Increased tension with Russia, however, is something policymakers will note.

"It will certainly be taken into consideration as the government looks to the future with any of its engagements in Ukraine," Vance said.

"It may very well change the dynamic at the government level in Ukraine. They're approaching an election, the imposition of martial law — all of that will have an impact in Ukraine."

Russia has declared its sovereignty over the Kerch Strait, setting the stage for further confrontations.

Analysts at the U.S.-based think-tank the Institute for the Study of War said in a report released Friday that the "escalation is part of a broader campaign by the Kremlin to test the thresholds of tolerance to its aggression and identify vulnerabilities in the U.S. and NATO."

An expert in eastern European studies said he wonders if the current crisis is a turning point in the protracted conflict, as some observers have suggested, or if it will blow over — leaving the years-long stalemate between Ukraine and Russia in place.

Humiliating Putin

David Carment, a professor of international affairs at Carleton University, said that, in the past, tensions in Ukraine have had a tendency to flare up shortly before Putin leaves Moscow for some major international conference like the G20.

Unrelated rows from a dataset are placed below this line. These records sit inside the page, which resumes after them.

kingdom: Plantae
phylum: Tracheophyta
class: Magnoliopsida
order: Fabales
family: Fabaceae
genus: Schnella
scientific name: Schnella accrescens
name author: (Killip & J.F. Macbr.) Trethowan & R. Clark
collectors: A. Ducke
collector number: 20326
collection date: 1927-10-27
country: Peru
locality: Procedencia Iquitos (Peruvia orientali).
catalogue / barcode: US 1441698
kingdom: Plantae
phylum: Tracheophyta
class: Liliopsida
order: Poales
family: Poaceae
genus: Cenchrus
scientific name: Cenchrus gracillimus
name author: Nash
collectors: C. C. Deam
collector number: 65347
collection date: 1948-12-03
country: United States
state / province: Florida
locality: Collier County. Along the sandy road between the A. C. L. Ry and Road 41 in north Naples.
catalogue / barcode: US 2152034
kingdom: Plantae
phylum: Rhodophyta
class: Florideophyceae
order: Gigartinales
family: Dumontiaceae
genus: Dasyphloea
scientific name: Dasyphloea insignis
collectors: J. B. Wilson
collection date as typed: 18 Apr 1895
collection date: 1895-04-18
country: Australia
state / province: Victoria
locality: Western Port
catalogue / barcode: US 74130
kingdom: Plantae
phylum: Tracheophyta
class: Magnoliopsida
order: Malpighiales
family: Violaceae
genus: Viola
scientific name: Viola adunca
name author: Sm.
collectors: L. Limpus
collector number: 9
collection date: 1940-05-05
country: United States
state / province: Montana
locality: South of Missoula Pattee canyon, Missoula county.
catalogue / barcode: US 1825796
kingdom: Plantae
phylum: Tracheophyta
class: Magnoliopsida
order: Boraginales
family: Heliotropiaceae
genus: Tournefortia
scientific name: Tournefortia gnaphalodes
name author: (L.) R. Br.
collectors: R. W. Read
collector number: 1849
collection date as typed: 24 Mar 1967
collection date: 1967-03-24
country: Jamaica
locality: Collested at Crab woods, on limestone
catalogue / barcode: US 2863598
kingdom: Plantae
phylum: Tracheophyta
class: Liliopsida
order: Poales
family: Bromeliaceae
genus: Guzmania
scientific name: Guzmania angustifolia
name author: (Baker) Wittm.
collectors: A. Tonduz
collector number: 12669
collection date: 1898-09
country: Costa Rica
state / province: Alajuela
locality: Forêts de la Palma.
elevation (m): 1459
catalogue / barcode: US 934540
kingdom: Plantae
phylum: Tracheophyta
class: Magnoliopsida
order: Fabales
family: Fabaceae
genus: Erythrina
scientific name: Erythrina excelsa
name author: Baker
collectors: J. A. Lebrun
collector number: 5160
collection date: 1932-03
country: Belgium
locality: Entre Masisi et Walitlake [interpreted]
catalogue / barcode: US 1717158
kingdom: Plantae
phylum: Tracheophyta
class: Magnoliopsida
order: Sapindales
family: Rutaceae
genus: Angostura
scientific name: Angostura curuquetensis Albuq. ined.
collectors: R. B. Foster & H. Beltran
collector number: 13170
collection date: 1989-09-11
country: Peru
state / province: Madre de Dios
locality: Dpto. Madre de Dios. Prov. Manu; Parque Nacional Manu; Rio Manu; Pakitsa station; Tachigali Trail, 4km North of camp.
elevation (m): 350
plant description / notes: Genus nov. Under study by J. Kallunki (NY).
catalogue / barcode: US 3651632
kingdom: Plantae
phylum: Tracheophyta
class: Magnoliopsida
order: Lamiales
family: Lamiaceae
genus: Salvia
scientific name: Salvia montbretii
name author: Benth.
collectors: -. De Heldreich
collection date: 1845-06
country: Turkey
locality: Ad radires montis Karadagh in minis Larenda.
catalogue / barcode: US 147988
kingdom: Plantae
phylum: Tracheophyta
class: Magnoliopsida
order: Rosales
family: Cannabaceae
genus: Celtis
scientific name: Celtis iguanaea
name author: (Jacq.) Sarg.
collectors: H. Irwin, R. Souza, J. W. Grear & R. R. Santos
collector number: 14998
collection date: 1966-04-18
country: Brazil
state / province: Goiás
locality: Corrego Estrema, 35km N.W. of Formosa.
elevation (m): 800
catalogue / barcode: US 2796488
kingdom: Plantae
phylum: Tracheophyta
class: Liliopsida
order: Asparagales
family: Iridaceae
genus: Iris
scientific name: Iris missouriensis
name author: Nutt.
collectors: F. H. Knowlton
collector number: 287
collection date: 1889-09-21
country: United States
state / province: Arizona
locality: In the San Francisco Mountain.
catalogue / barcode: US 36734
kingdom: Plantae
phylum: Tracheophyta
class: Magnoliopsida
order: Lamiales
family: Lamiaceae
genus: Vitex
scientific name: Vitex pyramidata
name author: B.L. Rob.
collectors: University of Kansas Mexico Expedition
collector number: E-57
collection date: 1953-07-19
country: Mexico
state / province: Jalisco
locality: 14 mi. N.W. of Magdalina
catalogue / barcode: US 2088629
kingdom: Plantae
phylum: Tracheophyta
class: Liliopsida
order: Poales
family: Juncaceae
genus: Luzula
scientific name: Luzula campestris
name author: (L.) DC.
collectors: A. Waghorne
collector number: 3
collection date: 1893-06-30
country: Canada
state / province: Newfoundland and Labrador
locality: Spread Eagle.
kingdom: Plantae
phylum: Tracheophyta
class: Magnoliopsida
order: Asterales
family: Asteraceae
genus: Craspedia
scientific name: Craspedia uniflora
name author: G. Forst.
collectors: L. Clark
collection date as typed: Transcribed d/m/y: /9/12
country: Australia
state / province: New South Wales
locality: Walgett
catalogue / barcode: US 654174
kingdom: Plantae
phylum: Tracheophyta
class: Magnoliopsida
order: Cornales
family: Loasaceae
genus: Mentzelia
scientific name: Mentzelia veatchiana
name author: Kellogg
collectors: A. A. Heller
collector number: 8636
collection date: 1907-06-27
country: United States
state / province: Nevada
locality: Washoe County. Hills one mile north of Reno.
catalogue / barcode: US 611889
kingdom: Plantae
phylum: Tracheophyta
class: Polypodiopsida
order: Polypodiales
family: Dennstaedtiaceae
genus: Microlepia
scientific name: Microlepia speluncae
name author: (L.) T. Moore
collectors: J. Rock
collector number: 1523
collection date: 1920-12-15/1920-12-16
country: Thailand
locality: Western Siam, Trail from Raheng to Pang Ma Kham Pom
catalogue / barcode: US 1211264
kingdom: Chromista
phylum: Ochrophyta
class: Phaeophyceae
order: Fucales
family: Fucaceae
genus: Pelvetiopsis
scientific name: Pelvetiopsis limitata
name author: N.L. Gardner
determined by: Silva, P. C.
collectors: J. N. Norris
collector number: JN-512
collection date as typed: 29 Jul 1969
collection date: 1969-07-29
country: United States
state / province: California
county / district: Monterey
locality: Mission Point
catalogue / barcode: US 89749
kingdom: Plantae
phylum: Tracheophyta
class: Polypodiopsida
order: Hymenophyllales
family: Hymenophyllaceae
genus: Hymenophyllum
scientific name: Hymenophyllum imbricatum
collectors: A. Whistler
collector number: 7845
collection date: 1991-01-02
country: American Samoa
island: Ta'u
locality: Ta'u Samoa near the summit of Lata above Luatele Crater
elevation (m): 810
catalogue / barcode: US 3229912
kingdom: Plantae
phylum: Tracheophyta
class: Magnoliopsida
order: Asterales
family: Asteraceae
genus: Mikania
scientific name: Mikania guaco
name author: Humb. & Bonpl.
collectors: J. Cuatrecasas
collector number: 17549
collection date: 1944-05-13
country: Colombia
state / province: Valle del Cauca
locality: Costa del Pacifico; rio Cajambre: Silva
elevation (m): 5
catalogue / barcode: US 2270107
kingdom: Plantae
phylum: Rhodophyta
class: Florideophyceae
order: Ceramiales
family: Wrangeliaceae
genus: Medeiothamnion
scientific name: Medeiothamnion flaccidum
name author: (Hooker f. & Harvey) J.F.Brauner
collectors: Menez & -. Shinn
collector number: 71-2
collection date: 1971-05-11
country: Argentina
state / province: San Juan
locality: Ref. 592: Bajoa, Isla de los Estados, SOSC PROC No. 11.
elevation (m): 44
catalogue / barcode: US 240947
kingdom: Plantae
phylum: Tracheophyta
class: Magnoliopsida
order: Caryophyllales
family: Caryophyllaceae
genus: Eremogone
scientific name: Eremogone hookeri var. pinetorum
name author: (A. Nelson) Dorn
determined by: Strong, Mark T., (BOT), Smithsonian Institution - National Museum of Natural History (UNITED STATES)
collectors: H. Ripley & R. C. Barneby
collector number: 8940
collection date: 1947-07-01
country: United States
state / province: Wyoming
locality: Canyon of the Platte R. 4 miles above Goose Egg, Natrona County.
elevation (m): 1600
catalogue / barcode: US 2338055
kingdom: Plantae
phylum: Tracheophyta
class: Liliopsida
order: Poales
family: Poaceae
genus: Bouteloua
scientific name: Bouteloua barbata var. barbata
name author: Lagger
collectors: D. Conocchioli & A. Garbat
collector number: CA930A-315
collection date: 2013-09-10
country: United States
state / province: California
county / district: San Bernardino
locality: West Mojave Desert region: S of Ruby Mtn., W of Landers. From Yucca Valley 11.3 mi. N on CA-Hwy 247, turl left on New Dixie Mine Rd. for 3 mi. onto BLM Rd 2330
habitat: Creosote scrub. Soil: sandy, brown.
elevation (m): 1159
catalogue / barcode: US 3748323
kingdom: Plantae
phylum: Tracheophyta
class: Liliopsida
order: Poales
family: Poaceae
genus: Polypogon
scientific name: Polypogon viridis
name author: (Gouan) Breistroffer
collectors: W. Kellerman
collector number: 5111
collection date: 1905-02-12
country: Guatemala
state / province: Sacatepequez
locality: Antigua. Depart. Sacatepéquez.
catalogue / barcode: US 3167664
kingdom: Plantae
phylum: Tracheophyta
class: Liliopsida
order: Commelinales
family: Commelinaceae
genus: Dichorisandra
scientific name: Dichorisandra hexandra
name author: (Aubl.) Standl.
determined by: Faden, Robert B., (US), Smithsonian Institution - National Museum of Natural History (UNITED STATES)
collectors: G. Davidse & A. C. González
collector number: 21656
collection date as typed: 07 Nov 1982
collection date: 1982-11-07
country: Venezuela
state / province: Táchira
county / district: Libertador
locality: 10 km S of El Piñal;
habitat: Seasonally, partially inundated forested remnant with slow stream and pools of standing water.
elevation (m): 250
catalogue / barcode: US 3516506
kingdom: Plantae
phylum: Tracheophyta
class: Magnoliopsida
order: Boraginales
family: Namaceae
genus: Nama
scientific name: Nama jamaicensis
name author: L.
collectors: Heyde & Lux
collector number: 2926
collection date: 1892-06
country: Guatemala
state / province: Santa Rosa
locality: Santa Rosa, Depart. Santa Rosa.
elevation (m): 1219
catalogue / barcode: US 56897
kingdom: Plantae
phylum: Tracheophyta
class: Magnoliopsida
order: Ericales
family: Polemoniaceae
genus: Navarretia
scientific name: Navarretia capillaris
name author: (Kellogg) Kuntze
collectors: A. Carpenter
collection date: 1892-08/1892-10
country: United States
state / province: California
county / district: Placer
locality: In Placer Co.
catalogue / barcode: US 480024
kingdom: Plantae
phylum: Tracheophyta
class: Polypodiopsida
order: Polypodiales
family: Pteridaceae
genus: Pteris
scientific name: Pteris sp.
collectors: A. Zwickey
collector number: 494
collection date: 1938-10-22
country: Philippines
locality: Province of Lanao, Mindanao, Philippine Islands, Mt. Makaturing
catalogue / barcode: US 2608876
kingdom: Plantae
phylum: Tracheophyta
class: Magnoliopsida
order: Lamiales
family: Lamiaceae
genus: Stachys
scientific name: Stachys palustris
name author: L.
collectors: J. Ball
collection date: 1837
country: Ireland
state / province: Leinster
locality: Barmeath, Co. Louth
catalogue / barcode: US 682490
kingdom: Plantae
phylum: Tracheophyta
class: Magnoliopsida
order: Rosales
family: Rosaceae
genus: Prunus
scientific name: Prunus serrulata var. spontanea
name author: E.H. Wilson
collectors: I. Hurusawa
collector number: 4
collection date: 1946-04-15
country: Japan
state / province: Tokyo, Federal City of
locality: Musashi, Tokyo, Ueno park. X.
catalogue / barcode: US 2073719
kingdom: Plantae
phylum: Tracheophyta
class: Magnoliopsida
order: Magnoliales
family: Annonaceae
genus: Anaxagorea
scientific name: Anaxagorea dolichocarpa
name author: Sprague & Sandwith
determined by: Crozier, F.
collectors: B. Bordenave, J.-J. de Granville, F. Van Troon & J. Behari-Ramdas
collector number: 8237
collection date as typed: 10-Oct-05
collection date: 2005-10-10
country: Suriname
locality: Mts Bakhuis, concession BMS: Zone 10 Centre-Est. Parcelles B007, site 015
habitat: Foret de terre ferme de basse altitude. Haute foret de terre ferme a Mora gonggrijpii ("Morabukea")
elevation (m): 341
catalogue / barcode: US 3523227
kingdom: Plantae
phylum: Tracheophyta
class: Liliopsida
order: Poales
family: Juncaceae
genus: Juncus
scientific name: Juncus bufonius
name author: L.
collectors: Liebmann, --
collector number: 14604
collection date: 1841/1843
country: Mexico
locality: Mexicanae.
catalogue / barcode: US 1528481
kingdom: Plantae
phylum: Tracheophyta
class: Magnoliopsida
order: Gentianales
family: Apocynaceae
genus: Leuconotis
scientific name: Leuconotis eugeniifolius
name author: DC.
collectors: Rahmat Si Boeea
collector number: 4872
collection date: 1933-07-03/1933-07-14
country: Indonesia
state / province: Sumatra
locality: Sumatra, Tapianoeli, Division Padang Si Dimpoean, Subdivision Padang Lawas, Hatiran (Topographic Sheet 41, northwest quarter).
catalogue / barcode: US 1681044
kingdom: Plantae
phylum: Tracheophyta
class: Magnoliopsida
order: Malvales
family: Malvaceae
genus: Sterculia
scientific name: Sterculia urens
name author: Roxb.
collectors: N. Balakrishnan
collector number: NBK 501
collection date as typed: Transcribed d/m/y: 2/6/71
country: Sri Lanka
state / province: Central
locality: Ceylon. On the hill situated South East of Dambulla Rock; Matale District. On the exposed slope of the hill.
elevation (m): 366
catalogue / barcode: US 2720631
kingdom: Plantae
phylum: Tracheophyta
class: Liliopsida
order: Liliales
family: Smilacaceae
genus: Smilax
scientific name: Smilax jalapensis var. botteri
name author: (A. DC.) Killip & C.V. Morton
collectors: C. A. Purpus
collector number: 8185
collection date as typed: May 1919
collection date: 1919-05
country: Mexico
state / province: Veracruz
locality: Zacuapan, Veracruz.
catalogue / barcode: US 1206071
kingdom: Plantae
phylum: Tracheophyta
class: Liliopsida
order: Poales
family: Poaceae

It gives the government in Kyiv the excuse to call for tighter sanctions and an opening to embarrass Putin before the world, he said.

The unpopularity of Ukrainian President Petro Poroshenko, who is running third in public opinion surveys ahead of next year's election, gives him ample motivation to seize on the incident in the Kerch Strait and the capture of Ukrainian sailors, Carment said.

He also noted the Ukrainian navy is weak; he expects it will stage many of its forces in Mariupol, along the Sea of Azov, as a show of deterrence.

"They were testing the Russians, their resolve and their commitment [in the Sea of Azov] and have found the Russians — at least at this point — aren't going to back down," Carment said.

The Ukrainians have asked NATO to back them up in the disputed waters.

Michael Carpenter, a defence expert at the University of Pennsylvania, said the U.S. should lead discussions with NATO about establishing a standing naval force in the Black Sea.

At the moment, the alliance only conducts periodic patrols there.

In an article this week for the Atlantic Council, Carpenter also argued that Washington "should provide Ukraine with defensive security assistance to address its maritime vulnerabilities."

That could include land-based anti-ship missiles, radar and surveillance equipment.